Predicting color is not that difficult: for example, if a light wave reaches 510 nm, then most people will say that it is green. But figuring out what a particular molecule smells like is much more difficult. 22 teams of scientists have created a set of algorithms that can predict the odors of various molecules based on their chemical structure. The full range of practical uses of the program remains to be determined, but the developers hope that, first of all, it will help perfumers, pharmacists and food workers develop new, unique combinations of smells.

The work began with a recent study by Leslie Vosshall and colleagues at Rockefeller University in New York, in which 49 volunteers were asked to guess 467 odors. For each of them, a comparison system was developed consisting of 19 basic patterns: the subjects said whether the smell was similar to fish or garlic, assessed the intensity and individual pleasantness of the aroma. As a result, a catalog was created, numbering more than a million cells, which characterize certain odorous molecules.
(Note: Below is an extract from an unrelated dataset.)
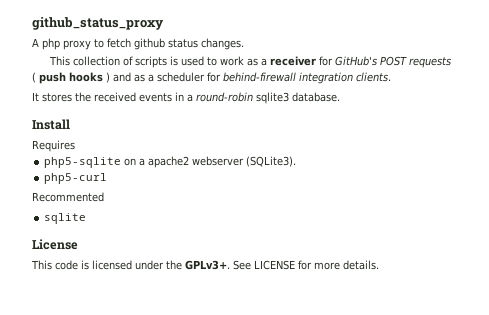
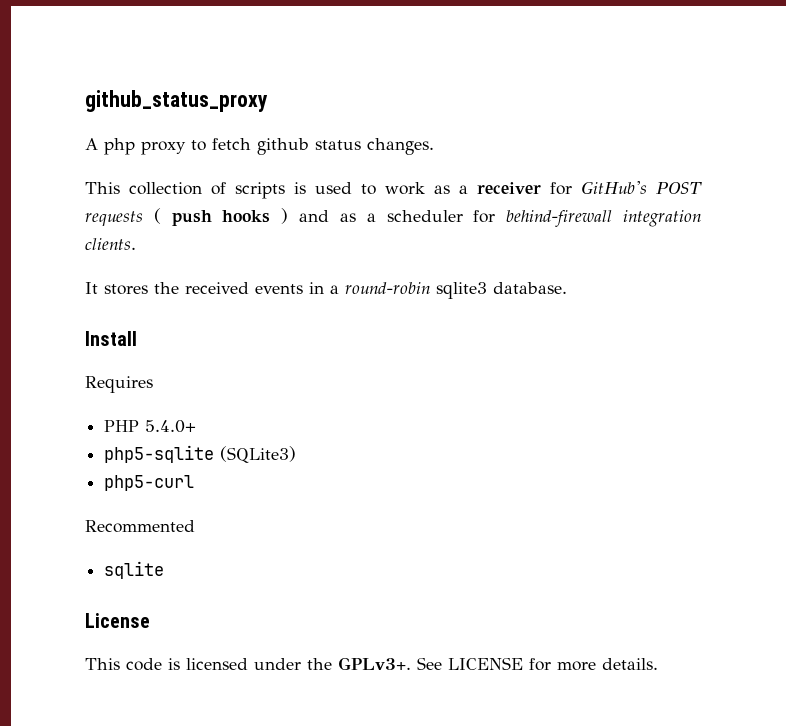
(75, 146) none -> [104,420,197,433] // PHP 5.4.0+
[124,156,297,168] on a apache2 webserver (SQLite3). -> [220,446,297,463] (SQLite3)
When computational biologist Pablo Meyer found out about this, he immediately saw the study as an opportunity to test whether a computer system could predict how people would judge odors. Despite the fact that researchers have discovered about 400 odor receptors in the human body, it remains a mystery to scientists how exactly they work together so that a person can distinguish even subtle shades of odors. In 2015, Meyer and his colleagues launched the DREAM Olfaction Prediction Challenge. Participants of the competition received at their disposal the same rating tables of volunteers describing smells, along with the chemical structure of the molecules that produce them. In addition, the participant provided a database of 4800 descriptions for each individual molecule - its atoms, their mutual arrangement, general geometry,which in the end amounted to about 2 million data points. Eventually, the data should be used to train computer programs to recognize odors based on structural information.

The competition was attended by 22 teams from all over the world, and although many have done well, two teams are worth highlighting. The Michigan team, led by Ian Phan Guang, was the best at predicting odors for individual items. Another team from the University of Arizona, led by Richard Guerkin, was the best at training the program for the average odor rating across the sample. Meyer reports this in an article published in the journal Science.

Of course, many scientists are skeptical about developments, saying that the work done, although it makes a significant contribution to science, is still a rather primitive selection, and 19 descriptive elements for the entire spectrum of odors in nature are clearly very, very few. Alternative studies with volunteers used 80 or more of these criteria to verbally evaluate different odors. It is unclear whether the existing algorithm will be able to correctly predict the odor assessment if it has to deal with such an array of information. So, today, the perception of odors remains a mystery for both physicians and engineers.